Malgré l’alerte cyclonique et un temps vraiment exécrable, la première course sur route de la saison s’est courue hier dans la région de Moka. Christophe Maréna et Prisca Manikion ont fait fi des conditions difficiles pour s’imposer, le premier bouclant les 21,1 km en 1h16’33 et l’autre en 1h41’08.
Devancé par Jean-Luc Vilbrim ces deux dernières années, Maréna s’est présenté hier comme le grand favori en l’absence de ce dernier, qui est rentré récemment du marathon de Paris. Mais les conditions étaient telles que tout espoir de réaliser une bonne performance était au départ même anéanti, nous confie le vainqueur. « Le vent et la pluie battante ont rendu la course difficile. Cela m’a empêché de relever mon défi personnel qui était de descendre sous 1h10. Il y a bien eu une accalmie lors du départ (ndlr : au stade de Réduit), mais après un 1 km seulement, il s’est remis à pleuvoir durant toute la course … »
Après un détour par Helvétia et la dure montée vers Côte d’Or, les coureurs entamèrent la descente et le retour vers l’arrivée avec Maréna menant largement en tête loin devant Sanjeeva Sooriah et Nitesh Soondun, ces derniers se relayant tour à tour pour s’accrocher. Mais Maréna pouvait dire adieu au chrono de 1h10 lorsqu’il rallia Moka car il courait déjà depuis 1h07. « Il était évident que je n’allais pas pouvoir relever le défi. J’ai alors pensé terminer au moins en 1h12 », se disait-il alors que l’arrivée se profilait. Mais c’était sans compter avec des crampes qui l’assaillirent à quelques mètres seulement du stade.
Vaincu doublement, il termina sa course au ralenti en 1h16’33, soit à plus de 3’00 de Soondun et Sooriah. Sa déception était palpable. « Je réussirai la prochaine fois si les conditions sont idéales. Mais je remercie mon coach Rama Ramanah qui m’a bien conseillé. Maintenant, je vais me préparer pour ma prochaine course prévue le 19 mai à Beau Vallon, soit les 25 km King Savers, puis le Marathon International Orange le 23 juin qui est mon objectif principal », soutient Christophe Maréna, 30 ans. Hier, cela faisait la sixième fois qu’il s’alignait au semi-marathon de Moka qu’il a remporté trois fois et où il a terminé deux fois deuxième.

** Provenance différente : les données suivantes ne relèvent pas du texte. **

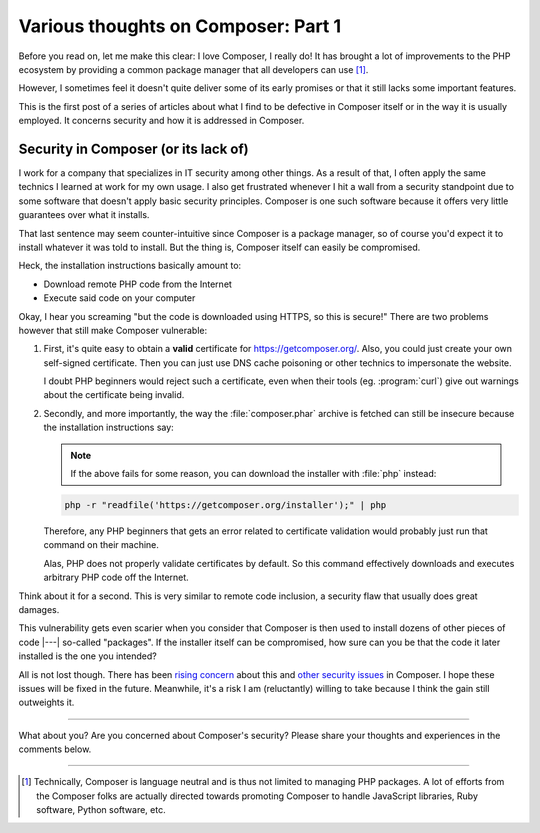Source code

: .. post:: Apr 09, 2015
   :author: Clicky
   :category: php
   :tags: composer
   :language: en
   :excerpt: 3

..  _`Various thoughts on Composer: Part 1`:

####################################
Various thoughts on Composer: Part 1
####################################

Before you read on, let me make this clear: I love Composer, I really do!
It has brought a lot of improvements to the PHP ecosystem by providing
a common package manager that all developers can use [#fn_composer]_.

However, I sometimes feel it doesn't quite deliver some
of its early promises or that it still lacks some important features.

This is the first post of a series of articles about what I find
to be defective in Composer itself or in the way it is usually employed.
It concerns security and how it is addressed in Composer.

Security in Composer (or its lack of)
=====================================

I work for a company that specializes in IT security among other things.
As a result of that, I often apply the same technics I learned at work
for my own usage. I also get frustrated whenever I hit a wall from a security
standpoint due to some software that doesn't apply basic security principles.
Composer is one such software because it offers very little guarantees over
what it installs.

That last sentence may seem counter-intuitive since Composer is a package
manager, so of course you'd expect it to install whatever it was told to
install. But the thing is, Composer itself can easily be compromised.

Heck, the installation instructions basically amount to:

*   Download remote PHP code from the Internet
*   Execute said code on your computer

Okay, I hear you screaming "but the code is downloaded using HTTPS,
so this is secure!" There are two problems however that still make
Composer vulnerable:

1.  First, it's quite easy to obtain a **valid** certificate for
    https://getcomposer.org/. Also, you could just create your own
    self-signed certificate. Then you can just use DNS cache poisoning
    or other technics to impersonate the website.

    I doubt PHP beginners would reject such a certificate,
    even when their tools (eg. :program:`curl`) give out warnings
    about the certificate being invalid.

2.  Secondly, and more importantly, the way the :file:`composer.phar` archive
    is fetched can still be insecure because the installation instructions
    say:

    ..  note::
    
        If the above fails for some reason, you can download the installer
        with :file:`php` instead:

    ..  sourcecode:: console

        php -r "readfile('https://getcomposer.org/installer');" | php

    Therefore, any PHP beginners that gets an error related to certificate
    validation would probably just run that command on their machine.

    Alas, PHP does not properly validate certificates by default.
    So this command effectively downloads and executes arbitrary PHP code
    off the Internet.

Think about it for a second. This is very similar to remote code inclusion,
a security flaw that usually does great damages.

This vulnerability gets even scarier when you consider that Composer is then
used to install dozens of other pieces of code |---| so-called "packages".
If the installer itself can be compromised, how sure can you be that the code
it later installed is the one you intended?

All is not lost though. There has been `rising concern`_ about this
and `other security issues`_ in Composer. I hope these issues will be fixed
in the future. Meanwhile, it's a risk I am (reluctantly) willing to take
because I think the gain still outweights it.


..  _`rising concern`:
    https://www.adayinthelifeof.nl/2012/10/15/installing-composer-russian-roulette/
..  _`other security issues`:
    https://github.com/composer/composer/issues/1074

----

What about you? Are you concerned about Composer's security?
Please share your thoughts and experiences in the comments below.

----

..  [#fn_composer]
    Technically, Composer is language neutral and is thus not limited
    to managing PHP packages. A lot of efforts from the Composer folks
    are actually directed towards promoting Composer to handle
    JavaScript libraries, Ruby software, Python software, etc.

Dans la course féminine, Prisca Manikion a conservé son titre, mais fut privée elle aussi d’un chrono plus raisonnable à l’arrivée. En fait, elles n’étaient que trois coureuses à braver la distance chez les seniors, Love Macchabée prenant la 2e place en 1h41’46 et Wendy Citta la 3e en 1h44’33. « On a couru sans se soucier du chrono. Mon objectif était de courir en moins de 1h30 qui est mon temps réalisé l’an dernier. Mais ce n’était pas possible », fait ressortir la spécialiste de course de fond. Contrairement à Maréna, elle fera l’impasse sur les 25 km King Savers, mais sera bien présente au semi-marathon Orange. Une course de 10 km était également à l’affiche hier. Chez les hommes, Mohammad Dookun s’imposa en 31’59, tandis que Caroline Legrand s’offrit la victoire en 48’49 chez les dames.
Notons par ailleurs qu’en mémoire de feu Goinsamy Seeneyen, ancien trésorier de l’Association mauricienne d’athlétisme décédé récemment, la famille de ce dernier a décidé d’offrir une coupe challenge au vainqueur de cette course. En guise de reconnaissance, le comité régional d’athlétisme de Moka a remis un shield à Vasamba Seeneyen, mère du défunt. Ce dernier avait lui-même introduit au calendrier national de l’AMA le semi-marathlon de Moka. Ils étaient au nombre de sept coureurs seniors et neuf vétérans hommes ainsi que trois coureuses seniors dames et deux vétérans dames à prendre le départ de cette course hier.